Eversource: Higher Winter Bills Coming

Eversource is warning residential consumers that significantly higher electric bills are on the way this winter.

At the root of the problem: the increasing cost of natural gas.

Prices for virtually every source of energy are rising. Gasoline and diesel prices are up. The price of home heating oil is expected to increase by at least 40 percent over last year’s level. Those who heat their homes with propane could be facing a 30 percent price hike.

Eversource says the average customer using natural gas for home heating could see bills 14 percent higher than their average monthly bill last year. Increases will come incrementally through the season, as a rate called the Purchased Gas Adjustment is updated each month.

Higher natural gas prices will also drive up electric bills. As Eversource noted in a release, this region “is heavily reliant on natural gas-fired power plants” for electricity.

Beginning in January, the supply portion of electric bills will show a 21 percent increase from current monthly bills.

The supply portion is about one-third of a customer’s bill. It represents the prices Eversource is charged by power generators. Those costs are passed through to customers. Eversource does not make a profit on them.

The new rates, which are set twice a year in filings with the state’s Public Utilities Regulatory Authority (PURA), will be in effect for the first half of 2022.

Why this is happening

Penni Conner, the Eversource Executive Vice President of Customer Experience and Energy Strategy, said, “We truly understand the strain that this will have on many of our customers who are still dealing with the Covid-19 pandemic. Unfortunately, world conditions are such that energy prices will continue to rise and remain high for a while.”

World conditions affecting energy costs include a sharp increase in consumption as economies around the globe rebound from the pandemic. Another factor is a significant drop in U.S. gas supply, constrained by both the pandemic’s economic impact and extreme weather in gas-producing states.

Last week, Governor Ned Lamont and Department of Energy and Environmental Protection Commissioner Katie Dykes also put part of the blame on energy producers. During the pandemic, they said, worldwide demand for natural gas and oil declined as the economy slowed, but producers returned money to shareholders instead of investing in new production.

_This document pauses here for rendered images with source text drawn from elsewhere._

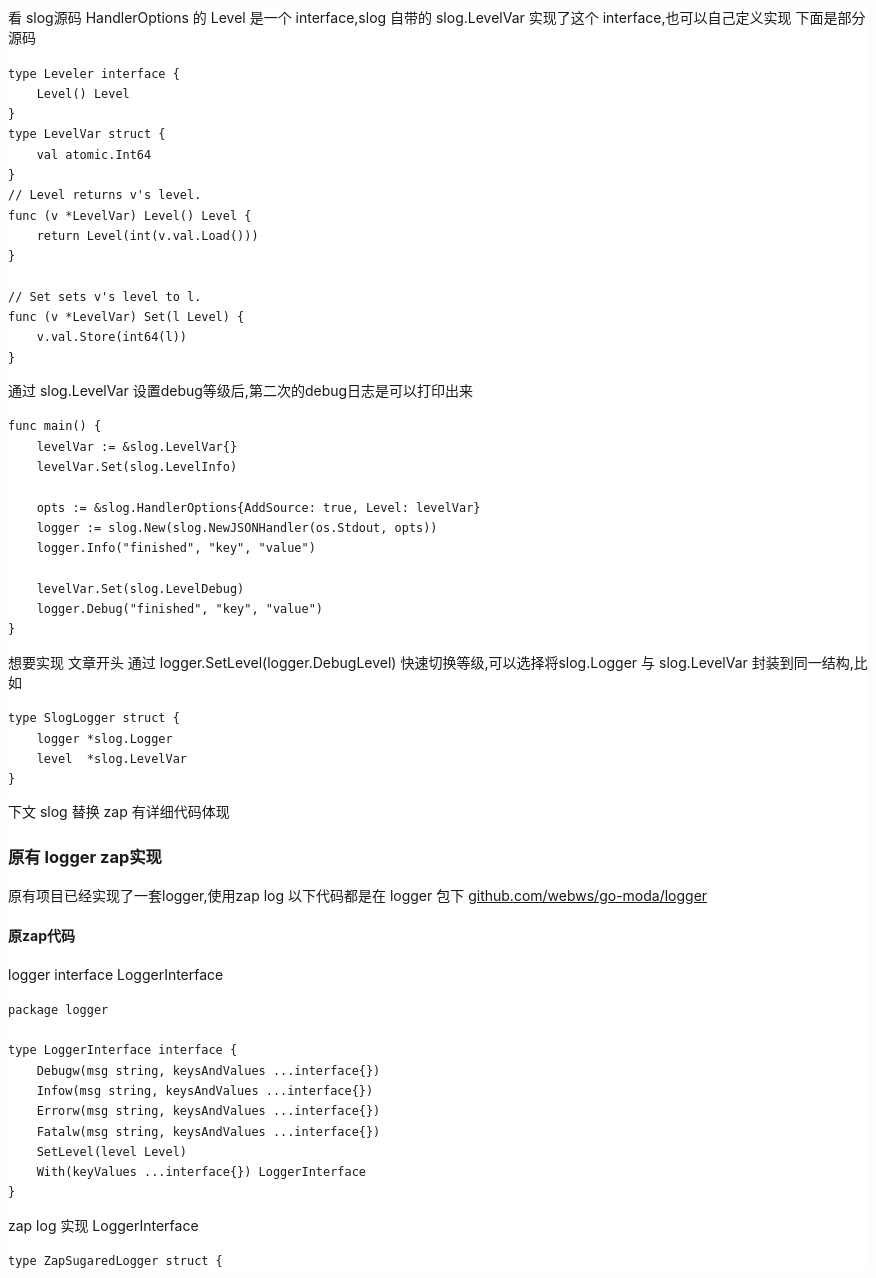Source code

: 看 slog源码  HandlerOptions 的 Level 是一个  interface,slog 自带的 slog.LevelVar 实现了这个 interface,也可以自己定义实现 下面是部分源码
``` golang
type Leveler interface {
	Level() Level
}
type LevelVar struct {
	val atomic.Int64
}
// Level returns v's level.
func (v *LevelVar) Level() Level {
	return Level(int(v.val.Load()))
}

// Set sets v's level to l.
func (v *LevelVar) Set(l Level) {
	v.val.Store(int64(l))
}
```
通过 slog.LevelVar 设置debug等级后,第二次的debug日志是可以打印出来

```golang
func main() {
	levelVar := &slog.LevelVar{}
	levelVar.Set(slog.LevelInfo)

	opts := &slog.HandlerOptions{AddSource: true, Level: levelVar}
	logger := slog.New(slog.NewJSONHandler(os.Stdout, opts))
	logger.Info("finished", "key", "value")

	levelVar.Set(slog.LevelDebug)
	logger.Debug("finished", "key", "value")
}
```
想要实现 文章开头 通过 logger.SetLevel(logger.DebugLevel) 快速切换等级,可以选择将slog.Logger 与 slog.LevelVar 封装到同一结构,比如

``` golang
type SlogLogger struct {
	logger *slog.Logger
	level  *slog.LevelVar
}
```
下文 slog 替换 zap 有详细代码体现


### 原有 logger zap实现
原有项目已经实现了一套logger,使用zap log 以下代码都是在 logger 包下 [github.com/webws/go-moda/logger](github.com/webws/go-moda/logger)

#### 原zap代码
logger interface LoggerInterface
``` golang
package logger

type LoggerInterface interface {
	Debugw(msg string, keysAndValues ...interface{})
	Infow(msg string, keysAndValues ...interface{})
	Errorw(msg string, keysAndValues ...interface{})
	Fatalw(msg string, keysAndValues ...interface{})
	SetLevel(level Level)
	With(keyValues ...interface{}) LoggerInterface
}
```
zap log 实现  LoggerInterface
``` golang
type ZapSugaredLogger struct {
```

“Demand has now returned, faster than expected,” said Governor Lamont, “and production is not keeping pace, leading to price increases. Severe weather could make matters worse by driving up demand for natural gas, which in turn could compromise the reliability of the region’s electricity grid.”

Eversource and state officials agree that consumers should take advantage of energy efficiency programs and obtain financial assistance if necessary.


On its website, Eversource has a number of energy saving resources available, ranging from family educational programs about wind power to an old refrigerator takeaway service to a Home Energy Solutions program that begins with an online assessment of how you could save. An in-home visit may follow, from a technician who can conduct safety tests and install weatherization and other improvements.

Eversource also has several bill payment programs at Eversource.com/BillHelp.

The Connecticut Energy Assistance Program (CEAP) offers financial aid for heating costs. CEAP is administered by the Connecticut Department of Social Services. Information is available by calling the state’s 2-1-1 line. The Town’s department of Social Services may also have insight about a variety of options.

In addition, the non-profit Operation Fuel provides emergency energy and utility assistance to households facing financial crisis.

UniteCT provides up to $15,000 rental and electricity payment assistance for households financially impacted by the Covid-19 pandemic.